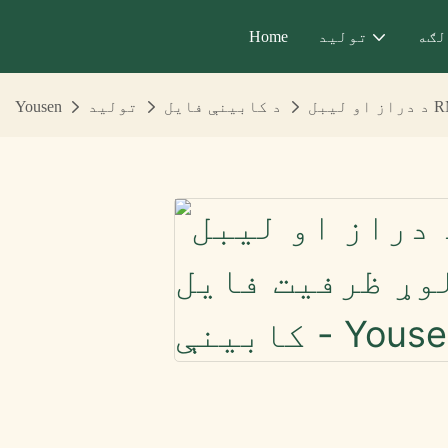
لګه
تولید
Home
د کابینې فایل
تولید
Yousen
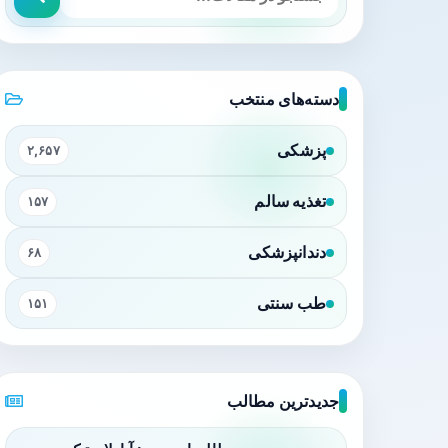
دسته‌های منتخب
پزشکی
۲,۶۵۷
تغذیه سالم
۱۵۷
دندانپزشکی
۶۸
طب سنتی
۱۵۱
جدیدترین مطالب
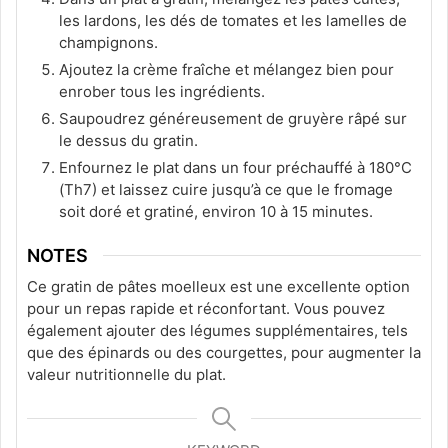
les lardons, les dés de tomates et les lamelles de
champignons.
Ajoutez la crème fraîche et mélangez bien pour
enrober tous les ingrédients.
Saupoudrez généreusement de gruyère râpé sur
le dessus du gratin.
Enfournez le plat dans un four préchauffé à 180°C
(Th7) et laissez cuire jusqu’à ce que le fromage
soit doré et gratiné, environ 10 à 15 minutes.
NOTES
Ce gratin de pâtes moelleux est une excellente option
pour un repas rapide et réconfortant. Vous pouvez
également ajouter des légumes supplémentaires, tels
que des épinards ou des courgettes, pour augmenter la
valeur nutritionnelle du plat.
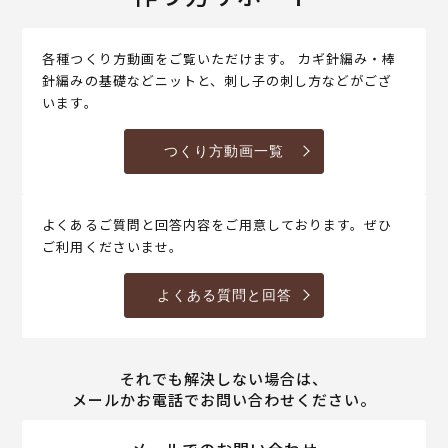
各種つくり方動画をご覧いただけます。 カギ針編み・棒
針編みの基礎などニットと、刺し子の刺し方などがござ
います。
つくり方動画一覧
よくあるご質問と回答内容をご用意しております。ぜひ
ご利用くださいませ。
よくある質問と回答
それでも解決しない場合は、
メールかお電話でお問い合わせください。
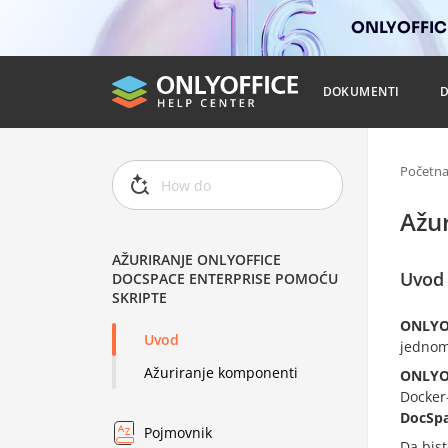
ONLYOFFICE
DOKUMENTI
Početn
Ažu
AŽURIRANJE ONLYOFFICE
Uvod
DOCSPACE ENTERPRISE POMOĆU
SKRIPTE
ONLYOF
Uvod
jednom
Ažuriranje komponenti
ONLYOF
Docker
DocSpa
Pojmovnik
Da bist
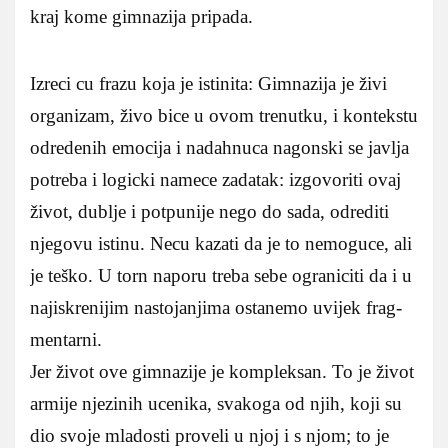
kraj kome gimnazija pripada.
Izreci cu frazu koja je istinita: Gimnazija je živi
organizam, živo bice u ovom trenutku, i kontekstu
odredenih emocija i nadahnuca nagonski se javlja
potreba i logicki namece zadatak: izgovoriti ovaj
život, dublje i potpunije nego do sada, odrediti
njegovu istinu. Necu kazati da je to nemoguce, ali
je teško. U torn naporu treba sebe ograniciti da i u
najiskrenijim nastojanjima ostanemo uvijek frag-
mentarni.
Jer život ove gimnazije je kompleksan. To je život
armije njezinih ucenika, svakoga od njih, koji su
dio svoje mladosti proveli u njoj i s njom; to je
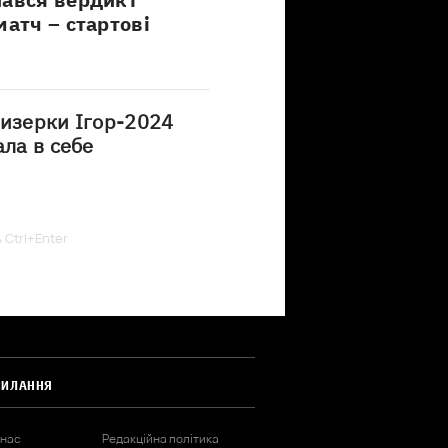
матч – стартові
ризерки Ігор-2024
ала в себе
ь Ctrl+Enter
СИЛАННЯ
 нас
Редакційна політика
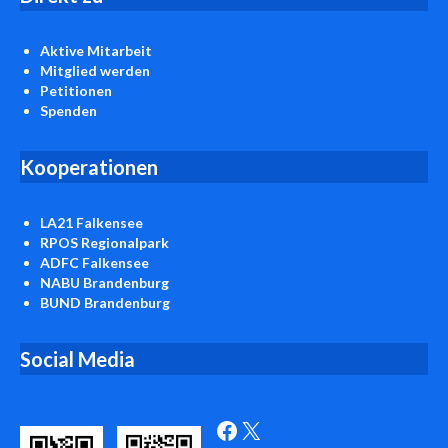
Aktive Mitarbeit
Mitglied werden
Petitionen
Spenden
Kooperationen
LA21 Falkensee
RPOS Regionalpark
ADFC Falkensee
NABU Brandenburg
BUND Brandenburg
Social Media
Facebook
X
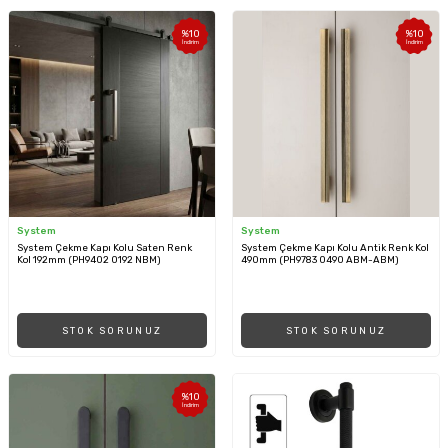
%
10
%
10
İndirim
İndirim
System
System
System Çekme Kapı Kolu Saten Renk
System Çekme Kapı Kolu Antik Renk Kol
Kol 192mm (PH9402 0192 NBM)
490mm (PH9783 0490 ABM-ABM)
STOK SORUNUZ
STOK SORUNUZ
%
10
İndirim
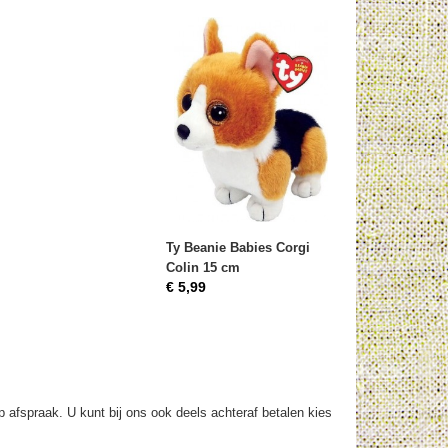
Ty Beanie Babies Corgi
Colin 15 cm
€ 5,99
op afspraak. U kunt bij ons ook deels achteraf betalen kies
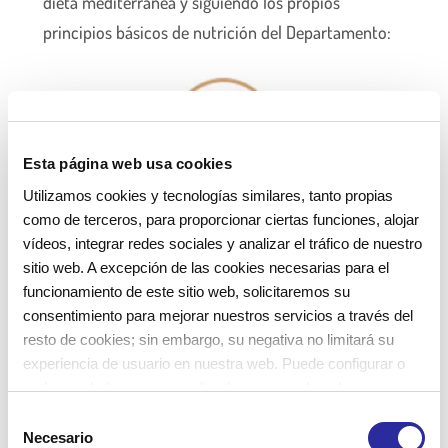
dieta mediterránea y siguiendo los propios
principios básicos de nutrición del Departamento:
Esta página web usa cookies
Utilizamos cookies y tecnologías similares, tanto propias
MENÚS sin sal añadida
como de terceros, para proporcionar ciertas funciones, alojar
vídeos, integrar redes sociales y analizar el tráfico de nuestro
sitio web. A excepción de las cookies necesarias para el
funcionamiento de este sitio web, solicitaremos su
consentimiento para mejorar nuestros servicios a través del
resto de cookies; sin embargo, su negativa no limitará su
experiencia de usuario en nuestra web. Puede configurar o
Potenciar el sabor de los platos mediante el uso
rechazar de forma personalizada su uso pulsando
de hierbas aromáticas
“Configuraciones”. Para más información, puede consultar
S
nuestra
Política de Cookies
.
Necesario
e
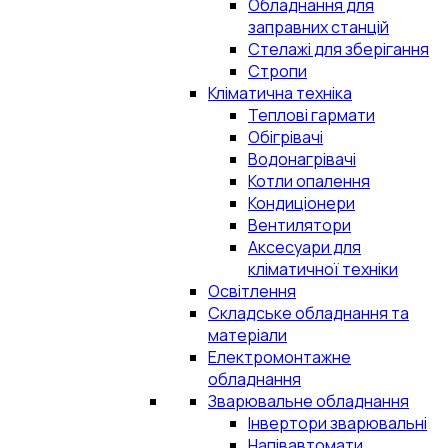
Обладнання для
заправних станцій
Стелажі для зберігання
Стропи
Кліматична техніка
Теплові гармати
Обігрівачі
Водонагрівачі
Котли опалення
Кондиціонери
Вентилятори
Аксесуари для
кліматичної техніки
Освітлення
Складське обладнання та
матеріали
Електромонтажне
обладнання
Зварювальне обладнання
Інвертори зварювальні
Напівавтомати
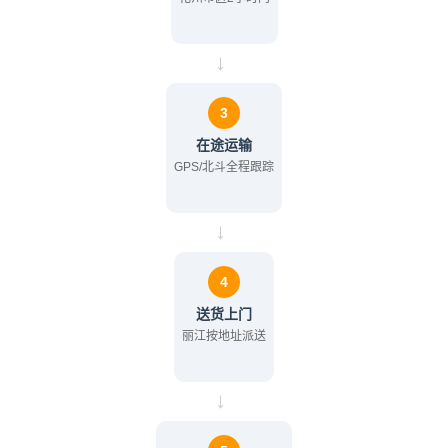
→
3
在途运输
GPS/北斗全程跟踪
→
4
送货上门
丽江按地址派送
→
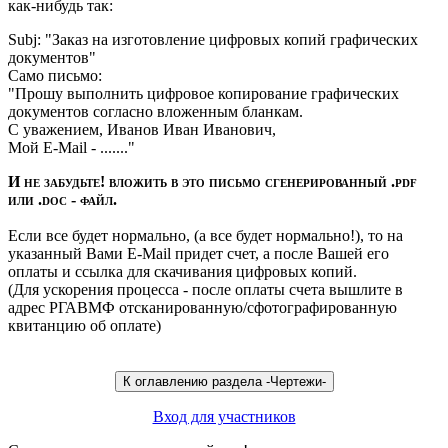
как-нибудь так:
Subj: "Заказ на изготовление цифровых копий графических
документов"
Само письмо:
"Прошу выполнить цифровое копирование графических
документов согласно вложенным бланкам.
С уважением, Иванов Иван Иванович,
Мой E-Mail - ......."
И не забудьте! вложить в это письмо сгенерированный .pdf
или .doc - файл.
Если все будет нормально, (а все будет нормально!), то на
указанный Вами E-Mail придет счет, а после Вашей его
оплаты и ссылка для скачивания цифровых копий.
(Для ускорения процесса - после оплаты счета вышлите в
адрес РГАВМФ отсканированную/сфотографированную
квитанцию об оплате)
Вход для участников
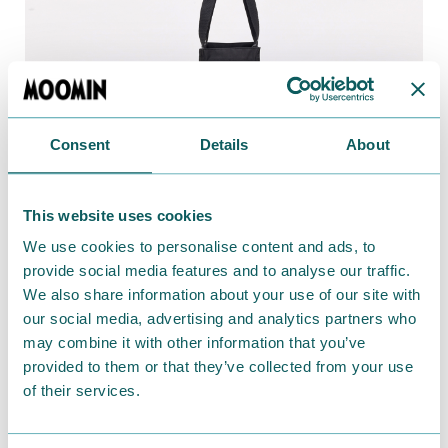
Consent
Details
About
This website uses cookies
お買い物やお仕事のほか、ジムや推し活など荷物が多
We use cookies to personalise content and ads, to
くなるさまざまなシーンで活躍します。せひ2種そろえ
provide social media features and to analyse our traffic.
て、シーンに合わせて使ってみてくださいね♪
We also share information about your use of our site with
our social media, advertising and analytics partners who
may combine it with other information that you’ve
provided to them or that they’ve collected from your use
of their services.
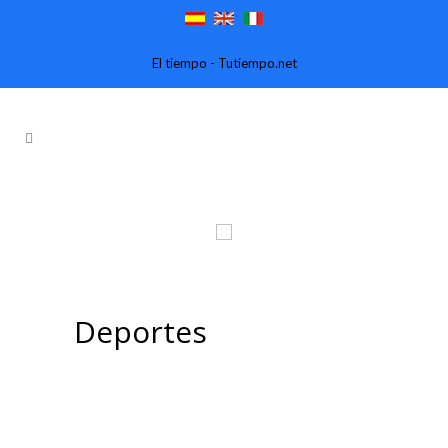
El tiempo - Tutiempo.net
Deportes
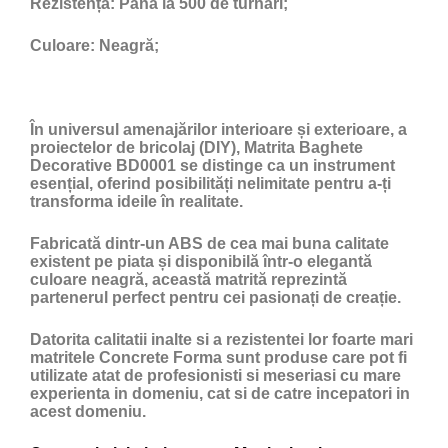
Rezistență:
Până la 500 de turnări;
Culoare:
Neagră;
În universul amenajărilor interioare și exterioare, a
proiectelor de bricolaj (DIY), Matrita Baghete
Decorative BD0001 se distinge ca un instrument
esențial, oferind posibilități nelimitate pentru a-ți
transforma ideile în realitate.
Fabricată dintr-un ABS de cea mai buna calitate
existent pe piata și disponibilă într-o elegantă
culoare neagră, această matrită reprezintă
partenerul perfect pentru cei pasionați de creație.
Datorita calitatii inalte si a rezistentei lor foarte mari
matritele Concrete Forma sunt produse care pot fi
utilizate atat de profesionisti si meseriasi cu mare
experienta in domeniu, cat si de catre incepatori in
acest domeniu.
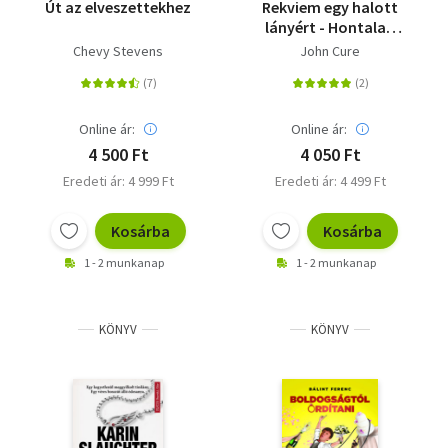
Út az elveszettekhez
Rekviem egy halott
lányért - Hontalan
lelkek-trilógia II.
Chevy Stevens
John Cure
Online ár:
Online ár:
4 500 Ft
4 050 Ft
Eredeti ár: 4 999 Ft
Eredeti ár: 4 499 Ft
Kosárba
Kosárba
1 - 2 munkanap
1 - 2 munkanap
KÖNYV
KÖNYV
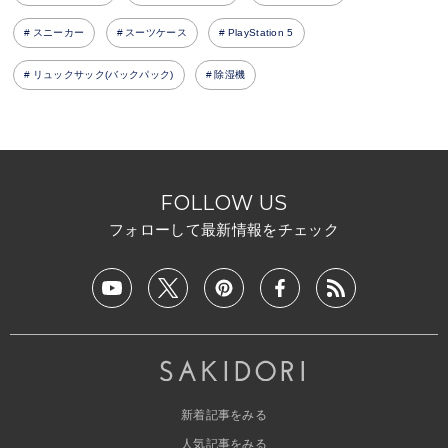
スニーカー
スーツケース
PlayStation 5
リュックサック(バックパック)
除湿機
FOLLOW US
フォローして最新情報をチェック
新着記事をみる
人気記事をみる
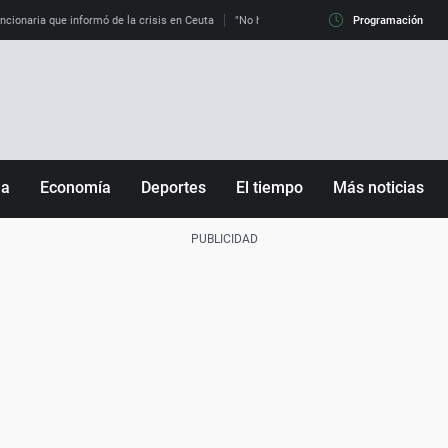
uncionaria que informó de la crisis en Ceuta
"No hay mafias, que no nos engañen": exper
Programación
ña
Economía
Deportes
El tiempo
Más noticias
Fútbol
Sociedad
Baloncesto
Mundo
Tenis
Salud
Motor
Cultura
Ciencia y Tecnología
adrid
Gastronomía
nciana
Medio ambiente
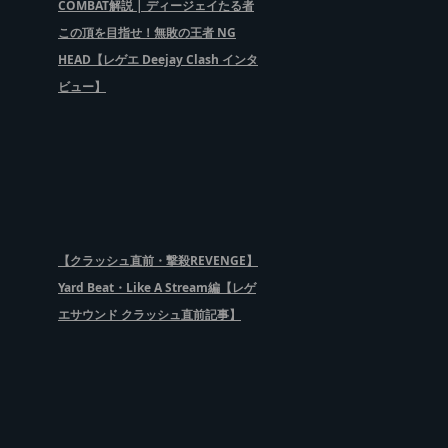
COMBAT解説 | ディージェイたる者
この頂を目指せ！無敗の王者 NG
HEAD【レゲエ Deejay Clash インタ
ビュー】
【クラッシュ直前・撃殺REVENGE】
Yard Beat・Like A Stream編【レゲ
エサウンド クラッシュ直前記事】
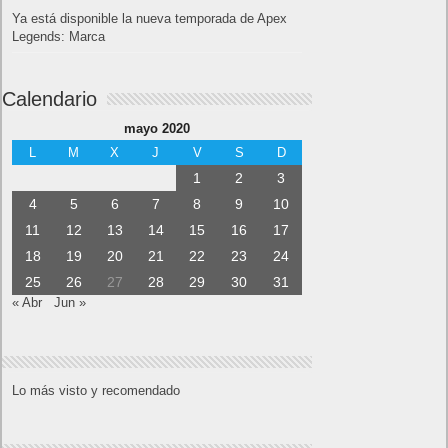
Ya está disponible la nueva temporada de Apex
Legends: Marca
Calendario
mayo 2020
L
M
X
J
V
S
D
1
2
3
4
5
6
7
8
9
10
11
12
13
14
15
16
17
18
19
20
21
22
23
24
25
26
27
28
29
30
31
« Abr
Jun »
Lo más visto y recomendado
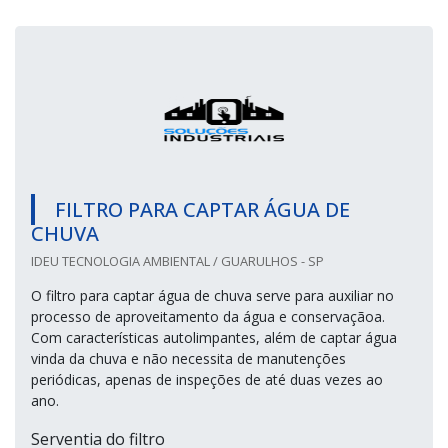
FILTRO PARA CAPTAR ÁGUA DE
CHUVA
IDEU TECNOLOGIA AMBIENTAL / GUARULHOS - SP
O filtro para captar água de chuva serve para auxiliar no
processo de aproveitamento da água e conservaçãoa.
Com características autolimpantes, além de captar água
vinda da chuva e não necessita de manutenções
periódicas, apenas de inspeções de até duas vezes ao
ano.
Serventia do filtro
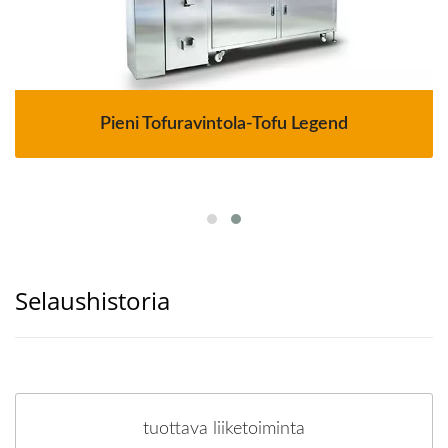
Pieni Tofuravintola-Tofu Legend
Selaushistoria
tuottava liiketoiminta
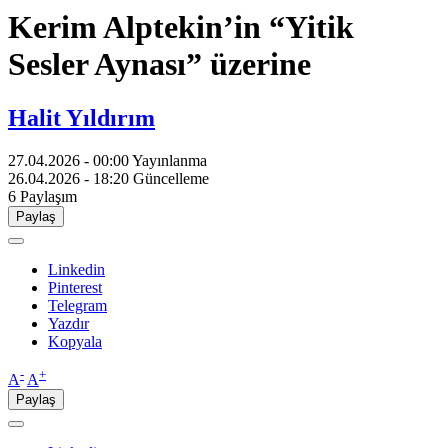
Kerim Alptekin’in “Yitik
Sesler Aynası” üzerine
Halit Yıldırım
27.04.2026 - 00:00
Yayınlanma
26.04.2026 - 18:20
Güncelleme
6
Paylaşım
Paylaş
Linkedin
Pinterest
Telegram
Yazdır
Kopyala
-
+
A
A
Paylaş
○ ○ ○ ○
= About this exercise =
Leave every picture out and write out, word for word, the lines from the one that contains "Legends: Marca" through the last line of the records.

= Written solution =
Legends: Marca
Calendario
mayo 2020
L
M
X
J
V
S
D
1
2
3
4
5
6
7
8
9
10
11
12
13
14
15
16
17
18
19
20
21
22
23
24
25
26
27
28
29
30
31
« Abr
Jun »
Lo más visto y recomendado
FILTRO PARA CAPTAR ÁGUA DE
CHUVA
IDEU TECNOLOGIA AMBIENTAL / GUARULHOS - SP
O filtro para captar água de chuva serve para auxiliar no
processo de aproveitamento da água e conservaçãoa.
Com características autolimpantes, além de captar água
vinda da chuva e não necessita de manutenções
periódicas, apenas de inspeções de até duas vezes ao
ano.
Serventia do filtro
Pieni Tofuravintola-Tofu Legend
Selaushistoria
tuottava liiketoiminta
Kerim Alptekin’in “Yitik
Sesler Aynası” üzerine
Halit Yıldırım
27.04.2026 - 00:00
Yayınlanma
26.04.2026 - 18:20
Güncelleme
6
Paylaşım
Paylaş
Linkedin
Pinterest
Telegram
Yazdır
Kopyala
-
+
A
A
Paylaş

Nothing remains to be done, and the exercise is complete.